The first seven words spoken in The Force Awakens are equally fitting for this weekend. After suffering through three horrific months, the season has been redeemed. This weekend may not have included the perfect dump that we all want. But it was far better than we could have hoped for and it was awesome when evaluated on its own merits. It was not perfect but still just what we needed: it got us excited and happy to be skiing again. The metaphor is strong with this report.
Jay received small bursts of snow for seven days in a row and it is adding up. Several natural snow trails opened yesterday including Green Mountain Boys and Upper Northwest Passage.
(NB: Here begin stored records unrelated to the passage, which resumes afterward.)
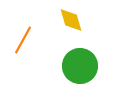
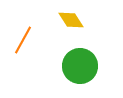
yellow diamond: rotated 16 degrees counterclockwise
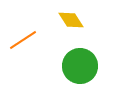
orange line: rotated 28 degrees clockwise
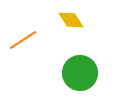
green circle: moved 7 px down
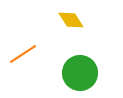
orange line: moved 14 px down
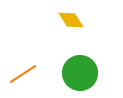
orange line: moved 20 px down
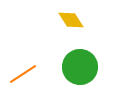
green circle: moved 6 px up
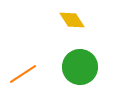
yellow diamond: moved 1 px right
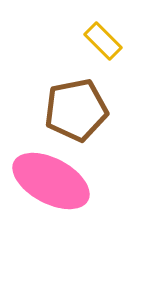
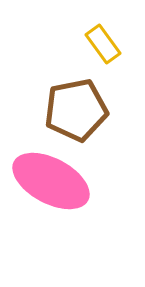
yellow rectangle: moved 3 px down; rotated 9 degrees clockwise
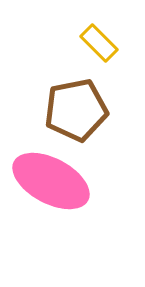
yellow rectangle: moved 4 px left, 1 px up; rotated 9 degrees counterclockwise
Also, the Tram made its first trip to the summit for the season yesterday. Today, the natural snow trails were skiing well though starting to show wear. It snowed all day (heavy at times) and more is forecast overnight into tomorrow.
Snow guns were setup on Montrealer, Vermonter, and Northway which eliminated access to the basin between The Goat and The Jet. This was rather unfortunate as the natural snow would have skied well (Montrealer and Vermonter were scheduled to open but Jay opted to setup for snowmaking instead). This was a little disappointing. But if Jay can bury those three trails by next weekend, operations need only get Ullr’s and Taxi online to connect all the main routes.
I started at Stateside as is my wont. I haven’t made a lineup at the Jet in years and doing so today felt great. No matter how polished Jay Peak Resort has become, the Jet still feels right. There wasn’t enough fresh to justify lining up for first chair. But the way this season is going, an inch or two almost put me into a powder frenzy.
Natural snow trails were already beat up from the day before including Derick and Lower UN. But they both skied well if you topped the moguls instead of skiing the troughs. The Willard opened late which skied respectably. Stateside Glade may be the only open glade in the northeast and it was good! Though slow and alert skiing are advised. I tried Timbuk which was not worth the effort.
The main attraction was Tramside. Skiers that survived the Goat Gauntlet were rewarded with loose and packed powder bumps on Upper Northwest Passage, Green Mountain Boys, and Lower Exhibition. Sweet beyond words. Coverage worsened throughout the day but never matched the suspect condition of the troughs on Derick.
The worst conditions on the mountain were on the Goat which was receiving 100% of the traffic coming off the Tram and the Freezer. Frozen groomer tracks and timid intermediate skiers eventually made the effort not worth the reward, so I went back to Stateside where I ended my day. And what a great day it was. My back and legs wore out long before my desire for turns did.